- SOURCE DOCUMENT
I promised months ago that I would review Julien Bonhomme's Les voleurs de sexe: Anthropologie d'une rumeur Africaine (Paris: Seuil, 2009). Now, on the eve of departure for Bangui, I must write at least a few quick words or else postpone months more, as I'm trying to minimize the number of books I lug around with me.
Bonhomme argues that the penis-snatching phenomenon can explain “forms of sociability and modes of communication” in African urban areas. It is a response to the dislocation and uncertainty wrought by moving from a village-based social structure, in which roles and relationships are at least partly determined by family and lineage, to an urban one, in which few have these networks of trust and support. On p. 89, Bonhomme has created a chart to compare penis-snatching to “traditional” witchcraft, of the E.E. Evans-Pritchard variety. Whereas the earlier forms of witchcraft took place at night, within the family, and at home, penis-snatching occurs in the daytime, between strangers, and in public space. Where news of witchcraft in the village travels through gossip, in the cities news of penis-snatching travels through rumors. (Bonhomme is careful to dissociate his argument from negative connotations that the rumor has had throughout Western scholarship – notably in Durkheim – in which rumors have been portrayed as a kind of social cancer.) In other words, penis-snatching is a way of understanding the world that draws from the various stressors of life in the city
Bonhomme's argument is a compelling and useful one, except that penis-snatching is not at all limited to urban areas, as he suggests. After all, it happened in Tiringoulou, which barely even has a market and could hardly be characterized as urban. This oversight is probably due to the bias introduced by his sample: he draws on his own experience and interviews in urban Gabon as well as newspaper accounts from all over West and Central Africa, which report almost exclusively on urban areas. (I should not that the book also benefits from an impressive mastery of both the English and French literatures on occult phenomena.) Moreover, though this point goes somewhat beyond the scope of his book, it bears mentioning that though he sees villages as running on gossip, in fact they, too, are saturated with rumors. A social life organized through rumor is not a new experience for recent city arrivals. And dislocation and uncertainty pervade both urban and rural spaces.

- EXERCISE DIRECTIONS
Please return, word for word, the passage of the book review above starting with "I promised months" and going on through "around with me.".

- MATERIAL SUPPLIED
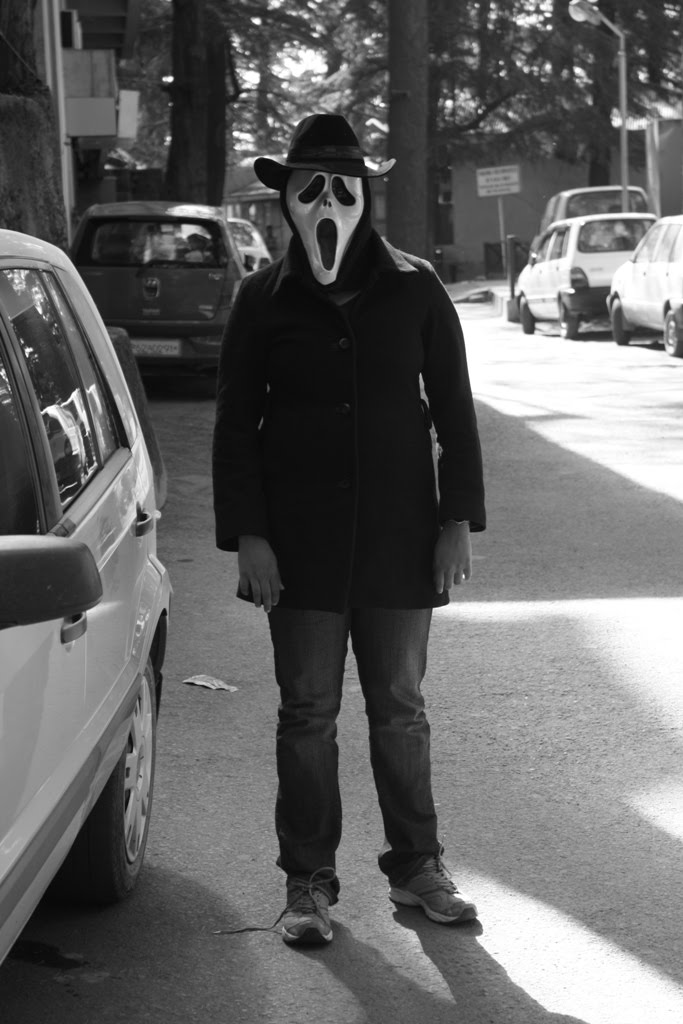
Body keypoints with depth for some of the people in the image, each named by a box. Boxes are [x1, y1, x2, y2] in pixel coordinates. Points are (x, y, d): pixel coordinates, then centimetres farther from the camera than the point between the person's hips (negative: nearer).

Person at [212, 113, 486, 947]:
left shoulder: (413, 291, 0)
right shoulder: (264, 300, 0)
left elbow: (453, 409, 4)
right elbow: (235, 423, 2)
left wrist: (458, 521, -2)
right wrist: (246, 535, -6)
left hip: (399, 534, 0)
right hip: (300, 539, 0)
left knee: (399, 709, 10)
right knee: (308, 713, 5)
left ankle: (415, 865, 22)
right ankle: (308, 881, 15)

- FINISHED EXERCISE
I promised months ago that I would review Julien Bonhomme's Les voleurs de sexe: Anthropologie d'une rumeur Africaine (Paris: Seuil, 2009). Now, on the eve of departure for Bangui, I must write at least a few quick words or else postpone months more, as I'm trying to minimize the number of books I lug around with me.